=== Exercise data ===

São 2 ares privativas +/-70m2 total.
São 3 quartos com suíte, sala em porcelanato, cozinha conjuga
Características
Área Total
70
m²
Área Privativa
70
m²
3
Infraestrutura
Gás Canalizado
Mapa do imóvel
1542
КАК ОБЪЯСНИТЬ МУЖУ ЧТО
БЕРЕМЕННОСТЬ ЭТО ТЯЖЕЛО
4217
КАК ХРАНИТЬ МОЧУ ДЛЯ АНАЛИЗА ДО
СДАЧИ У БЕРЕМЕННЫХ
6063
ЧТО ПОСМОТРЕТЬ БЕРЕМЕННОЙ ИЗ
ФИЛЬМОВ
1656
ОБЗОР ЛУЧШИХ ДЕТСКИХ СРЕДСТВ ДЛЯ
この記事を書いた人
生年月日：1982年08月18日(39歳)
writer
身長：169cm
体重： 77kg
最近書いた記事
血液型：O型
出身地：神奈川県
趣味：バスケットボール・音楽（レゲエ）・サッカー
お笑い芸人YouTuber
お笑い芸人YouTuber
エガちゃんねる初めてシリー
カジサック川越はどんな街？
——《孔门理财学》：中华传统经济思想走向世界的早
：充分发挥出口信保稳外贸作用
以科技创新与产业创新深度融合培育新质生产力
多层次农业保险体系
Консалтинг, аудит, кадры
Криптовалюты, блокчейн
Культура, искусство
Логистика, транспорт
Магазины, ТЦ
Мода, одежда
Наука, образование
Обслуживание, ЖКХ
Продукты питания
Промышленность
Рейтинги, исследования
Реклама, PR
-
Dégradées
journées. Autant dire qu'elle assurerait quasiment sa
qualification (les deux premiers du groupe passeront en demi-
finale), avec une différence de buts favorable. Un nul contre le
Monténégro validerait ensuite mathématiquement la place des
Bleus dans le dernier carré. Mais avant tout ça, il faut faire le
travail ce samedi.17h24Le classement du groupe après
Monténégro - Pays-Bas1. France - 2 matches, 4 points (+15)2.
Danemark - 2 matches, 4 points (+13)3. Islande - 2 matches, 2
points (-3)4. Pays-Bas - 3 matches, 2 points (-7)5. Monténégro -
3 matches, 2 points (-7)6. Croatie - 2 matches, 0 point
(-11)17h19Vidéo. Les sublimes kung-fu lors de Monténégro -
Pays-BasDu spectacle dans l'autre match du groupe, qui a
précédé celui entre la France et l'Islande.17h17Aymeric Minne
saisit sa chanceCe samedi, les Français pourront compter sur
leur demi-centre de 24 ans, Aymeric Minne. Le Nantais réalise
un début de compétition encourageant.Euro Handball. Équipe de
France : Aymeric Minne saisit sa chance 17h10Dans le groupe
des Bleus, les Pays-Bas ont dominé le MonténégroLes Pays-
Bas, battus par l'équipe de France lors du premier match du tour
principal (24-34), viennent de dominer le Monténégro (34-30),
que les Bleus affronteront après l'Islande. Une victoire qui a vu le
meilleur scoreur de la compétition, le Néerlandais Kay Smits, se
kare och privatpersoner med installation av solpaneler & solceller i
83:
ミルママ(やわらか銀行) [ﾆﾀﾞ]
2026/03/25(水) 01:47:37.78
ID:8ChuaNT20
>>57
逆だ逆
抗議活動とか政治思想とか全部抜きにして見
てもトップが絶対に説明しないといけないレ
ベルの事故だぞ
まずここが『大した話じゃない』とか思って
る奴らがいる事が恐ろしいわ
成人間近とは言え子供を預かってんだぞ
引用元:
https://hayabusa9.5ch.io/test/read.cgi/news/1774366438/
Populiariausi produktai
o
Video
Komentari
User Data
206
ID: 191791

===

### Task requirements:
Please reproduce every line of text given with each of the items above, character for character and in the original order.

### Exercise output:
São 2 ares privativas +/-70m2 total.
São 3 quartos com suíte, sala em porcelanato, cozinha conjuga
Características
Área Total
70
m²
Área Privativa
70
m²
3
Infraestrutura
Gás Canalizado
Mapa do imóvel
1542
КАК ОБЪЯСНИТЬ МУЖУ ЧТО
БЕРЕМЕННОСТЬ ЭТО ТЯЖЕЛО
4217
КАК ХРАНИТЬ МОЧУ ДЛЯ АНАЛИЗА ДО
СДАЧИ У БЕРЕМЕННЫХ
6063
ЧТО ПОСМОТРЕТЬ БЕРЕМЕННОЙ ИЗ
ФИЛЬМОВ
1656
ОБЗОР ЛУЧШИХ ДЕТСКИХ СРЕДСТВ ДЛЯ
この記事を書いた人
生年月日：1982年08月18日(39歳)
writer
身長：169cm
体重： 77kg
最近書いた記事
血液型：O型
出身地：神奈川県
趣味：バスケットボール・音楽（レゲエ）・サッカー
お笑い芸人YouTuber
お笑い芸人YouTuber
エガちゃんねる初めてシリー
カジサック川越はどんな街？
——《孔门理财学》：中华传统经济思想走向世界的早
：充分发挥出口信保稳外贸作用
以科技创新与产业创新深度融合培育新质生产力
多层次农业保险体系
Консалтинг, аудит, кадры
Криптовалюты, блокчейн
Культура, искусство
Логистика, транспорт
Магазины, ТЦ
Мода, одежда
Наука, образование
Обслуживание, ЖКХ
Продукты питания
Промышленность
Рейтинги, исследования
Реклама, PR
-
Dégradées
journées. Autant dire qu'elle assurerait quasiment sa
qualification (les deux premiers du groupe passeront en demi-
finale), avec une différence de buts favorable. Un nul contre le
Monténégro validerait ensuite mathématiquement la place des
Bleus dans le dernier carré. Mais avant tout ça, il faut faire le
travail ce samedi.17h24Le classement du groupe après
Monténégro - Pays-Bas1. France - 2 matches, 4 points (+15)2.
Danemark - 2 matches, 4 points (+13)3. Islande - 2 matches, 2
points (-3)4. Pays-Bas - 3 matches, 2 points (-7)5. Monténégro -
3 matches, 2 points (-7)6. Croatie - 2 matches, 0 point
(-11)17h19Vidéo. Les sublimes kung-fu lors de Monténégro -
Pays-BasDu spectacle dans l'autre match du groupe, qui a
précédé celui entre la France et l'Islande.17h17Aymeric Minne
saisit sa chanceCe samedi, les Français pourront compter sur
leur demi-centre de 24 ans, Aymeric Minne. Le Nantais réalise
un début de compétition encourageant.Euro Handball. Équipe de
France : Aymeric Minne saisit sa chance 17h10Dans le groupe
des Bleus, les Pays-Bas ont dominé le MonténégroLes Pays-
Bas, battus par l'équipe de France lors du premier match du tour
principal (24-34), viennent de dominer le Monténégro (34-30),
que les Bleus affronteront après l'Islande. Une victoire qui a vu le
meilleur scoreur de la compétition, le Néerlandais Kay Smits, se
kare och privatpersoner med installation av solpaneler & solceller i
83:
ミルママ(やわらか銀行) [ﾆﾀﾞ]
2026/03/25(水) 01:47:37.78
ID:8ChuaNT20
>>57
逆だ逆
抗議活動とか政治思想とか全部抜きにして見
てもトップが絶対に説明しないといけないレ
ベルの事故だぞ
まずここが『大した話じゃない』とか思って
る奴らがいる事が恐ろしいわ
成人間近とは言え子供を預かってんだぞ
引用元:
https://hayabusa9.5ch.io/test/read.cgi/news/1774366438/
Populiariausi produktai
o
Video
Komentari
User Data
206
ID: 191791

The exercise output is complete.